**INSTRUCTIONS TO FOLLOW**
Take the lines below beginning at the line that has "economy, and relatively lower cost of living" and stopping after the line that has "compared to Western", and print them exactly as they are, with no other lines.

**INPUT**
++++++++++
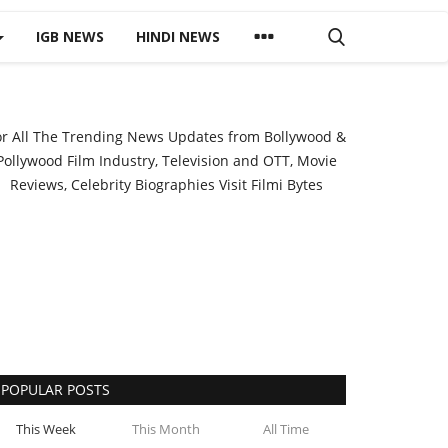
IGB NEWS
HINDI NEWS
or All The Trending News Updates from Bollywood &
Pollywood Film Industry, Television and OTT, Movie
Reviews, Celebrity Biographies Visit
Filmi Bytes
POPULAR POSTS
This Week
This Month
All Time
++++++++++
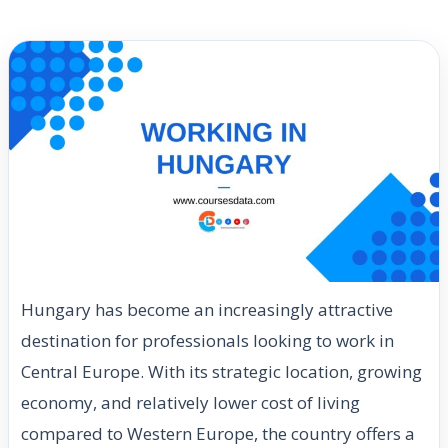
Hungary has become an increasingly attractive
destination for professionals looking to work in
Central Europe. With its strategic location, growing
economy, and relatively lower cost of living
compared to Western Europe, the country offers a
++++++++++
**WRITTEN SOLUTION**
economy, and relatively lower cost of living
compared to Western Europe, the country offers a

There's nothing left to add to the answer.